[ФРАГМЕНТ ДОКУМЕНТА]
-------
Придаваемая народу, мол, мечта заключается в альтернативе той тоски реальной жизни в России, из-за которой Гоголь в России аж жить не мог. Удирал в Италию. Именно в Италию, куда из Франции ещё не добрался ещё более скучный капитализм, победивший в Великую Французскую революцию феодализм.
Так вся тоска – уже не романтика, а переходящего в реализм Гоголя в «Вечерах…» (и в «Страшной мести») состоит в осознании, что альтернатива-то – не альтернатива. И надо успокоиться (хоть в жизни он всё-таки в Италию удирал). – Успокоиться и в том найти радость открытия.
И радость эта в «Страшной мести» выражается трезвым языком, каким изложен финал повести, обрамление сказки бандуриста в городе Глухове (название-то какое!).
Вот сравните сами.
Каким языком описывается мечта романтика-повествователя:
«За Киевом показалось неслыханное чудо. Все паны и гетьманы собирались дивиться сему чуду: вдруг стало видимо далеко во все концы света. Вдали засинел Лиман, за Лиманом разливалось Черное море. Бывалые люди узнали и Крым, горою подымавшийся из моря, и болотный Сиваш. По левую руку видна была земля Галичская.
— А то что такое? — допрашивал собравшийся народ старых людей, указывая на далеко мерещившиеся на небе и больше похожие на облака и серые и белые верхи.
-------
[ПРИВЕДЁННЫЕ ЗАПИСИ]
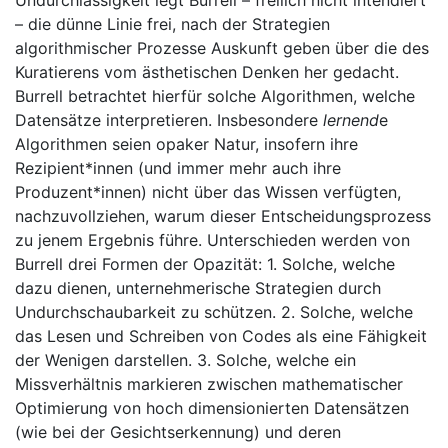
Undurchlässigkeit legt Burrell – freilich nicht intendiert
– die dünne Linie frei, nach der Strategien
algorithmischer Prozesse Auskunft geben über die des
Kuratierens vom ästhetischen Denken her gedacht.
Burrell betrachtet hierfür solche Algorithmen, welche
Datensätze interpretieren. Insbesondere
lernend
e
Algorithmen seien opaker Natur, insofern ihre
Rezipient*innen (und immer mehr auch ihre
Produzent*innen) nicht über das Wissen verfügten,
nachzuvollziehen, warum dieser Entscheidungsprozess
zu jenem Ergebnis führe. Unterschieden werden von
Burrell drei Formen der Opazität: 1. Solche, welche
dazu dienen, unternehmerische Strategien durch
Undurchschaubarkeit zu schützen. 2. Solche, welche
das Lesen und Schreiben von Codes als eine Fähigkeit
der Wenigen darstellen. 3. Solche, welche ein
Missverhältnis markieren zwischen mathematischer
Optimierung von hoch dimensionierten Datensätzen
(wie bei der Gesichtserkennung) und deren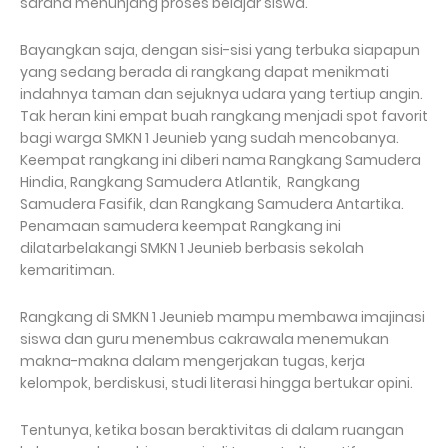
sarana menunjang proses belajar siswa.
Bayangkan saja, dengan sisi-sisi yang terbuka siapapun
yang sedang berada di rangkang dapat menikmati
indahnya taman dan sejuknya udara yang tertiup angin.
Tak heran kini empat buah rangkang menjadi spot favorit
bagi warga SMKN 1 Jeunieb yang sudah mencobanya.
Keempat rangkang ini diberi nama Rangkang Samudera
Hindia, Rangkang Samudera Atlantik, Rangkang
Samudera Fasifik, dan Rangkang Samudera Antartika.
Penamaan samudera keempat Rangkang ini
dilatarbelakangi SMKN 1 Jeunieb berbasis sekolah
kemaritiman.
Rangkang di SMKN 1 Jeunieb mampu membawa imajinasi
siswa dan guru menembus cakrawala menemukan
makna-makna dalam mengerjakan tugas, kerja
kelompok, berdiskusi, studi literasi hingga bertukar opini.
Tentunya, ketika bosan beraktivitas di dalam ruangan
-------
[ЧТО ТРЕБУЕТСЯ] Пожалуйста, повторите дословно часть фрагмента о Гоголе выше: от «И радость эта» до «Вот сравните сами.», включая оба этих места.

[ОТВЕТ К ЗАДАЧЕ]
И радость эта в «Страшной мести» выражается трезвым языком, каким изложен финал повести, обрамление сказки бандуриста в городе Глухове (название-то какое!).
Вот сравните сами.